Reclaim Finance flagged freshwater and marine resources and ecosystems use as the most important biodiversity issues to consider, with some activities, such as agriculture, already being significantly affected. Further, the NGO warned that rising risks of water stress and droughts could significantly impact many economical activities in the short-term and pose major social risks.

It then prioritised land-use and land-use change – due to its “strong links” to climate goals, human rights and biodiversity – followed by pollution and resource exploitation.

ESMA advised the ISSB to “draw lessons” from approaches already developed or currently under development, such as the TNFD which has defined concepts, including nature, nature realms, environmental assets or ecosystem services based on scientific consensus.

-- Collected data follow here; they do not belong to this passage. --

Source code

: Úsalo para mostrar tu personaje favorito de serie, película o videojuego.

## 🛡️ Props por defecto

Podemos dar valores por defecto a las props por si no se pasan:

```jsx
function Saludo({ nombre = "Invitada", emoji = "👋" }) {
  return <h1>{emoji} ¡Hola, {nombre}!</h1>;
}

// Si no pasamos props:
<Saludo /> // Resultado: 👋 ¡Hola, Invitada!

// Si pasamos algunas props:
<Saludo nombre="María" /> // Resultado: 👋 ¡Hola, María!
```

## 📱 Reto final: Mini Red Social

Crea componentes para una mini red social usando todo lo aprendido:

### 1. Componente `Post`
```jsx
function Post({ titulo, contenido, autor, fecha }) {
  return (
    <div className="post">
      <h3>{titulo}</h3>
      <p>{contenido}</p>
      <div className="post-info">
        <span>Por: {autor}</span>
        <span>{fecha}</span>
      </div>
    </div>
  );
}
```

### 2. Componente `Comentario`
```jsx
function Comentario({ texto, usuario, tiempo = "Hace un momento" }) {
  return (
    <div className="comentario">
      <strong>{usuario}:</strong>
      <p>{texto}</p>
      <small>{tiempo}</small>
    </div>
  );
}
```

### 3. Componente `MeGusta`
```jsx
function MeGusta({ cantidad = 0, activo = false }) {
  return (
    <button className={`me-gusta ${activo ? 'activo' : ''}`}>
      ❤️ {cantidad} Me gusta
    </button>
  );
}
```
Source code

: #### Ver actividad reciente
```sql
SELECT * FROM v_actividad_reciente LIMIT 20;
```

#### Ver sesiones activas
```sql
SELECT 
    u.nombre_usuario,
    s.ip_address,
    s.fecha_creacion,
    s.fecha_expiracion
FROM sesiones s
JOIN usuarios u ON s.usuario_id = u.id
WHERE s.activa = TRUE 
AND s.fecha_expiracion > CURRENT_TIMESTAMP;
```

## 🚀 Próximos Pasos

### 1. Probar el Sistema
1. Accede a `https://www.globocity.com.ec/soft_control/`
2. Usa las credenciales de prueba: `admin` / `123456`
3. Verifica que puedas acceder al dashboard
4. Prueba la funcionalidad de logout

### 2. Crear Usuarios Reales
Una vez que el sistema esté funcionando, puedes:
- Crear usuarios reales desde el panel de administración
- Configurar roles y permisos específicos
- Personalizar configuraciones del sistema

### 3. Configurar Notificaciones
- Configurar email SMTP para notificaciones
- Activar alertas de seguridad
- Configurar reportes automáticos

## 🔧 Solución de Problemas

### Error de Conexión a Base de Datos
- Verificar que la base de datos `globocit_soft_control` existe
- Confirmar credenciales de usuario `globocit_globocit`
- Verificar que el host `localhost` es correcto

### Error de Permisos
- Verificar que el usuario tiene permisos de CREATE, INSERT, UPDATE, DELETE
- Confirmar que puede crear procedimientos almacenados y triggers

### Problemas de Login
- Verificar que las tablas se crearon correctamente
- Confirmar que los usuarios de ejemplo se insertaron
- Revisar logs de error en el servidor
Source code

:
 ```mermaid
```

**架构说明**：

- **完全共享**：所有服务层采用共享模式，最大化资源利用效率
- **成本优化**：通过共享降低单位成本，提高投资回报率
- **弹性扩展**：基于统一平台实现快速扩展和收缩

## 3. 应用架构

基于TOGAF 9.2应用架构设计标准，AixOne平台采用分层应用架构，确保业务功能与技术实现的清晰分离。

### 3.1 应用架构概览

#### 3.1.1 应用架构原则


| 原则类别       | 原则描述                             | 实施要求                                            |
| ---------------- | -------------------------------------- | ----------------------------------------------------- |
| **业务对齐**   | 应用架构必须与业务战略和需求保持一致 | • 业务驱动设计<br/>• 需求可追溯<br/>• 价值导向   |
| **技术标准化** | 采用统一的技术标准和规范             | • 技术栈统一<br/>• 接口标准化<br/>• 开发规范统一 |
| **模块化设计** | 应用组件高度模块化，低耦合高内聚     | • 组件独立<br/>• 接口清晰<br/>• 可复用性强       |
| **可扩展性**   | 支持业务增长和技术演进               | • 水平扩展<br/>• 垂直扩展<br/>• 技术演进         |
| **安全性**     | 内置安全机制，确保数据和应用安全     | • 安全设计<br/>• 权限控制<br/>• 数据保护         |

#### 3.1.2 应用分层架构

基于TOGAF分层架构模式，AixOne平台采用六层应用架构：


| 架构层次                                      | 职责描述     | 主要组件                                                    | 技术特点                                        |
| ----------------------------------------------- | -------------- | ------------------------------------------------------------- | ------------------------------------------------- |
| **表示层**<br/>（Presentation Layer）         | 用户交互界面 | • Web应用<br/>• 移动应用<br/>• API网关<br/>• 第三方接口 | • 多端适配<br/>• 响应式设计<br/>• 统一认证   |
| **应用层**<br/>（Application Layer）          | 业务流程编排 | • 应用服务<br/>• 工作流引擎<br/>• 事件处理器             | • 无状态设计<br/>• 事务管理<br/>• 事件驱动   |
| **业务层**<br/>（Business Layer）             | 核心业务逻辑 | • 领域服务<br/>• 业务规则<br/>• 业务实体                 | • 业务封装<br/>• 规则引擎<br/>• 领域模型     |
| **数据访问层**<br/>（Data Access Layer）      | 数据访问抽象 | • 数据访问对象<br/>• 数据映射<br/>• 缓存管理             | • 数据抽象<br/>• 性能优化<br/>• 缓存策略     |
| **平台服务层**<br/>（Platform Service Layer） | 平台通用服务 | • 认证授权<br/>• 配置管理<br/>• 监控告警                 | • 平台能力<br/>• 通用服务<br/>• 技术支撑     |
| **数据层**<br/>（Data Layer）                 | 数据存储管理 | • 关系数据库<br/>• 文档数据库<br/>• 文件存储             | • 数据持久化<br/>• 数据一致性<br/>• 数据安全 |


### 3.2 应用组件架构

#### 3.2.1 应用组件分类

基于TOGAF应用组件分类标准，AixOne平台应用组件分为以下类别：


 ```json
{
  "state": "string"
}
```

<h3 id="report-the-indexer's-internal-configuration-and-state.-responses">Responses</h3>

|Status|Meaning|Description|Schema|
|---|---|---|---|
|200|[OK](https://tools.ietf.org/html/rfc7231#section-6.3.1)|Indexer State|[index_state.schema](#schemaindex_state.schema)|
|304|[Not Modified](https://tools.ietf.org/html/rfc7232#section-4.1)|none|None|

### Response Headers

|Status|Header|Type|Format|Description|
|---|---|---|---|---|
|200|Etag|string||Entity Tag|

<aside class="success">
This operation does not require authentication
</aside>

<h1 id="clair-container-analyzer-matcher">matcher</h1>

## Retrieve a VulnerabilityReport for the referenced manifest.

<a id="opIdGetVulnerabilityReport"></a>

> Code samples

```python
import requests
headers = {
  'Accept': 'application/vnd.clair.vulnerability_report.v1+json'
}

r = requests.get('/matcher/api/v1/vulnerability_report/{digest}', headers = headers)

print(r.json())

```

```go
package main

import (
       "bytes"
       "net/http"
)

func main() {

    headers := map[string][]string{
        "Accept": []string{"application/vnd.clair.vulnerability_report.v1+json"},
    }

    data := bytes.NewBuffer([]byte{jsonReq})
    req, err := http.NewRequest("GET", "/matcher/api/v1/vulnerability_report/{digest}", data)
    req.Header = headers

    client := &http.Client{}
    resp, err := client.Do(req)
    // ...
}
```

Several of the respondents spotlighted the Climate Disclosure Standards Board framework application guidance for biodiversity and water-related disclosures, the Global Reporting Initiative (GRI) standards, including GRI 304, the TNFD, and the United Nations Declaration on the Rights of Indigenous Peoples as being important regulations and initiatives for the ISSB to study.

Remembering human rights 

ESMA said that the ISSB should also make a start on social and human rights-related reporting standards which are “as important and pressing as environmental standards”. The authority noted that the priority it places on biodiversity “should not undermine the importance of work on social and human rights matters”.

“Human rights-related issues are no less important or pressing a matter and are recognised as such by an increasing number of investors,” the ESMA said in its response.

Temasek also underscored the importance of human rights and human capital, noting that it has equal weighting with the other ESG-related issues.

“Human capital and human rights are inherently linked and being viewed as two important elements of the broader social domain of sustainability,” it said.

The sovereign wealth fund also highlighted human capital and human rights management given their relevance and impact on company’s corporate performance, value creation and reputation, as well as the “rising regulatory impetus on these topics”.

The US Securities and Exchange Commission (SEC) has included human capital disclosure on its regulatory agenda since 2021, with NGO Ceres pressing the organisation to issue the proposed rule as soon as possible.

BBVA said that after biodiversity, human capital and human rights should follow in priority.

“We would welcome the adoption of a first set of general standards regarding biodiversity, human capital and human rights in a short timeframe,” BBVA said.

ESMA added that the ISSB should “reflect on its planning for future standards-development beyond the next two years” which would be “highly beneficial to the quality and comparability of the sustainability reports, as well as to interoperability”.